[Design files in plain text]
_ _ _ _
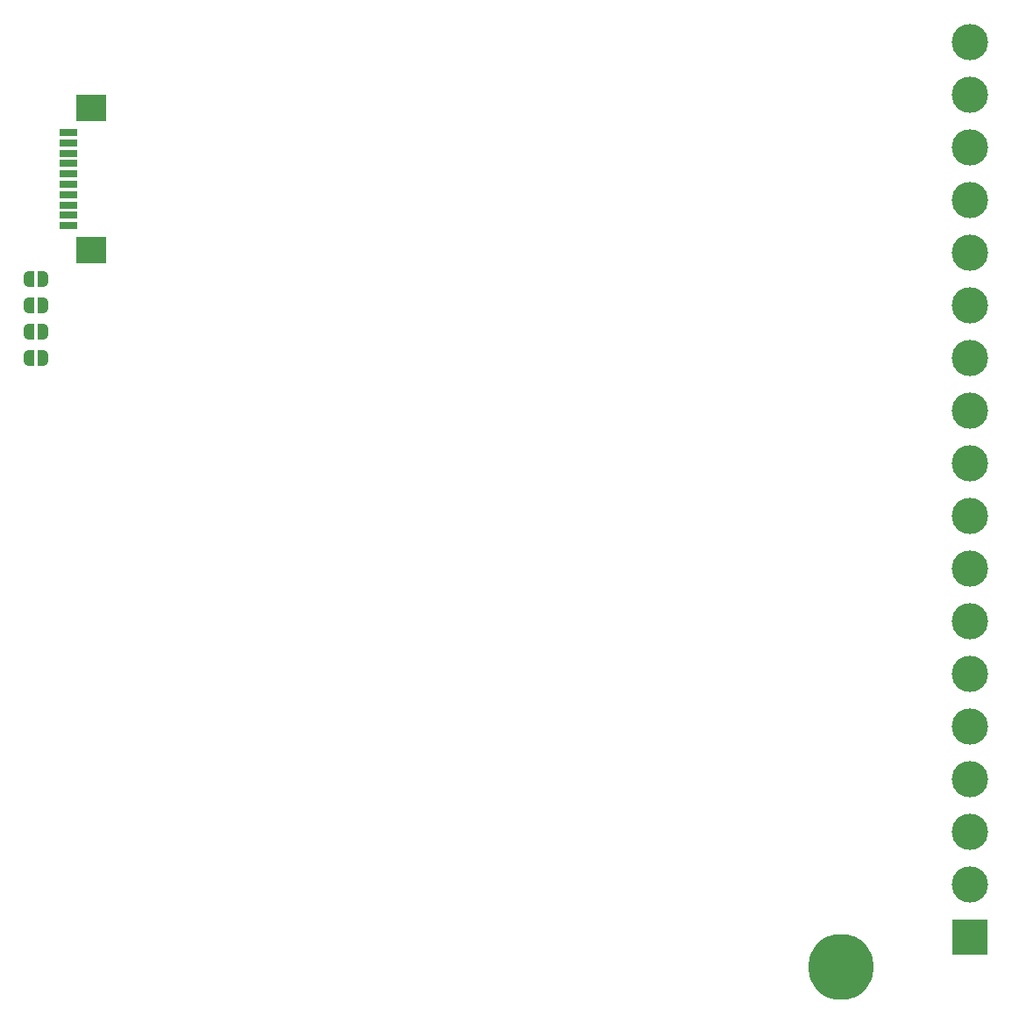
<source format=gbr>
%TF.GenerationSoftware,KiCad,Pcbnew,8.0.6-8.0.6-0~ubuntu24.04.1*%
%TF.CreationDate,2024-12-11T22:00:59+03:00*%
%TF.ProjectId,PM-DI16-DC24sink,504d2d44-4931-4362-9d44-43323473696e,rev?*%
%TF.SameCoordinates,Original*%
%TF.FileFunction,Soldermask,Bot*%
%TF.FilePolarity,Negative*%
%FSLAX46Y46*%
G04 Gerber Fmt 4.6, Leading zero omitted, Abs format (unit mm)*
G04 Created by KiCad (PCBNEW 8.0.6-8.0.6-0~ubuntu24.04.1) date 2024-12-11 22:00:59*
%MOMM*%
%LPD*%
G01*
G04 APERTURE LIST*
G04 Aperture macros list*
%AMFreePoly0*
4,1,19,0.500000,-0.750000,0.000000,-0.750000,0.000000,-0.744911,-0.071157,-0.744911,-0.207708,-0.704816,-0.327430,-0.627875,-0.420627,-0.520320,-0.479746,-0.390866,-0.500000,-0.250000,-0.500000,0.250000,-0.479746,0.390866,-0.420627,0.520320,-0.327430,0.627875,-0.207708,0.704816,-0.071157,0.744911,0.000000,0.744911,0.000000,0.750000,0.500000,0.750000,0.500000,-0.750000,0.500000,-0.750000,
$1*%
%AMFreePoly1*
4,1,19,0.000000,0.744911,0.071157,0.744911,0.207708,0.704816,0.327430,0.627875,0.420627,0.520320,0.479746,0.390866,0.500000,0.250000,0.500000,-0.250000,0.479746,-0.390866,0.420627,-0.520320,0.327430,-0.627875,0.207708,-0.704816,0.071157,-0.744911,0.000000,-0.744911,0.000000,-0.750000,-0.500000,-0.750000,-0.500000,0.750000,0.000000,0.750000,0.000000,0.744911,0.000000,0.744911,
$1*%
G04 Aperture macros list end*
%ADD10O,6.350000X6.350000*%
%ADD11R,3.500000X3.500000*%
%ADD12C,3.500000*%
%ADD13FreePoly0,180.000000*%
%ADD14FreePoly1,180.000000*%
%ADD15R,1.803400X0.635000*%
%ADD16R,2.997200X2.590800*%
G04 APERTURE END LIST*
D10*
%TO.C,PE1*%
X32000000Y-46000000D03*
%TD*%
D11*
%TO.C,J1*%
X44450000Y-43180000D03*
D12*
X44450000Y-38100000D03*
X44450000Y-33020000D03*
X44450000Y-27940000D03*
X44450000Y-22860000D03*
X44450000Y-17780000D03*
X44450000Y-12700000D03*
X44450000Y-7620000D03*
X44450000Y-2540000D03*
X44450000Y2540000D03*
X44450000Y7620000D03*
X44450000Y12700000D03*
X44450000Y17780000D03*
X44450000Y22860000D03*
X44450000Y27940000D03*
X44450000Y33020000D03*
X44450000Y38100000D03*
X44450000Y43180000D03*
%TD*%
D13*
%TO.C,JP1*%
X-45070000Y20320000D03*
D14*
X-46370000Y20320000D03*
%TD*%
D13*
%TO.C,JP4*%
X-45070000Y12700000D03*
D14*
X-46370000Y12700000D03*
%TD*%
D13*
%TO.C,JP2*%
X-45070000Y17780000D03*
D14*
X-46370000Y17780000D03*
%TD*%
D15*
%TO.C,J9*%
X-42556000Y34499991D03*
X-42556000Y33499993D03*
X-42556000Y32499995D03*
X-42556000Y31499997D03*
X-42556000Y30499999D03*
X-42556000Y29500001D03*
X-42556000Y28500003D03*
X-42556000Y27500005D03*
X-42556000Y26500007D03*
X-42556000Y25500009D03*
D16*
X-40385999Y36850002D03*
X-40385999Y23149998D03*
%TD*%
D13*
%TO.C,JP3*%
X-45070000Y15240000D03*
D14*
X-46370000Y15240000D03*
%TD*%
M02*

</source>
_ _ _ _
= Task description =
Pull out each line of the entries that contains "macros".

= The completed task =
G04 Aperture macros list*
G04 Aperture macros list end*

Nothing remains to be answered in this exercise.